BRUTALITÉ MATHÉMATIQUE
M. Hamermesh de son côté compte que, pour une vie sauvée aux États-Unis, 200 emplois sont perdus, soit 4 millions $ de salaire envolés en moyenne, là où la « valeur d’une vie statistique » dans le pays est estimée entre 9 et 10 millions $ par divers organismes fédéraux.
Sauver des vies est donc le meilleur choix économique, argumente-t-il, sans compter qu’« une vie est perdue pour toujours », à la différence d’un emploi.
La brutalité mathématique fait frémir, pourtant cette notion de « valeur de la vie statistique » est bien connue des décideurs publics du monde entier. Elle est fixée en France à quelque 3 millions d’euros (4,5 M$), depuis un rapport en 2013 du Commissariat général à la statistique et à la prospective.
D’où vient ce chiffre ? « Les gens sont capables de mettre un prix sur un casque de vélo, il y a des primes pour un métier à risque... C’est là-dessus que se base le calcul », détaille Béatrice Cherrier, chercheuse au CNRS. En combinant ces choix économiques qui augmentent ou baissent légèrement la probabilité de mourir, les statisticiens arrivent à quelque 3 millions d’euros (4,5 M$).
« Le chiffre est révoltant si on en fait la valeur intrinsèque d’une vie humaine », explique Pierre-Yves Geoffard, professeur à la Paris School of Economics.
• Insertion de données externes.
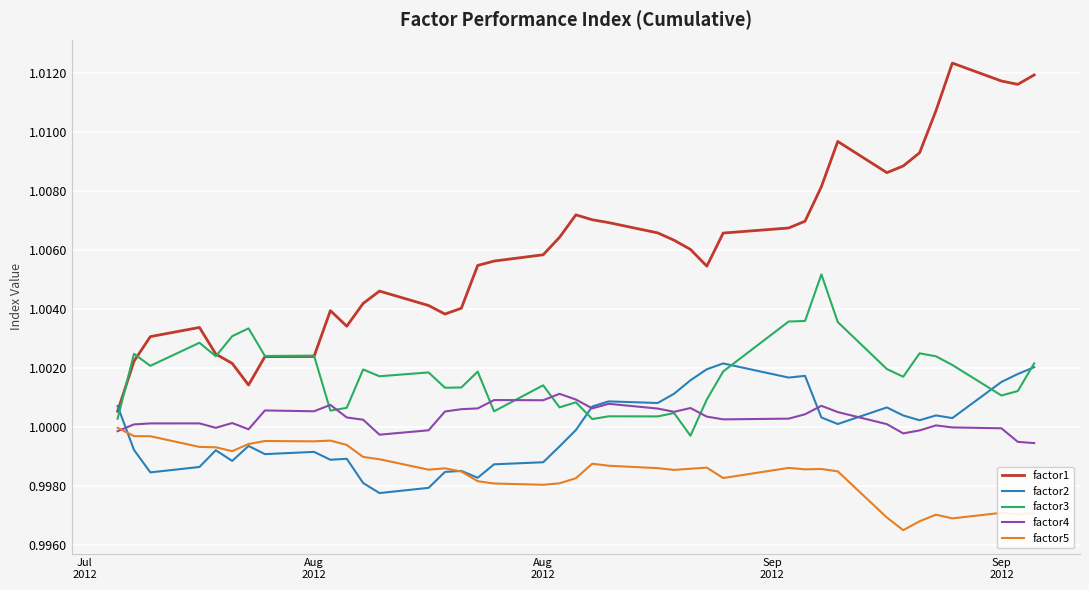

True or false: factor4 and factor1 intersect in this chart.

False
Il faut y voir selon lui « un outil d’allocation des ressources » pour les politiques de sécurité routière, de santé, d’environnement.
RESPONSABILITÉ POLITIQUE
L’Organisation mondiale de la santé conseille d’évaluer les dépenses sanitaires à l’aune du concept d’« année de vie en bonne santé » : gagner une année ne devrait pas coûter plus de trois fois le PIB par habitant.
Aucun chiffre ne peut se substituer à la responsabilité politique, avertissent de toute façon les économistes.
« Il y a un arbitrage à faire en matière de levée des mesures de confinement, c’est indéniable. Mais il faut un débat public, pas s’appuyer sur un chiffre d’expert et clore la discussion », estime Béatrice Cherrier.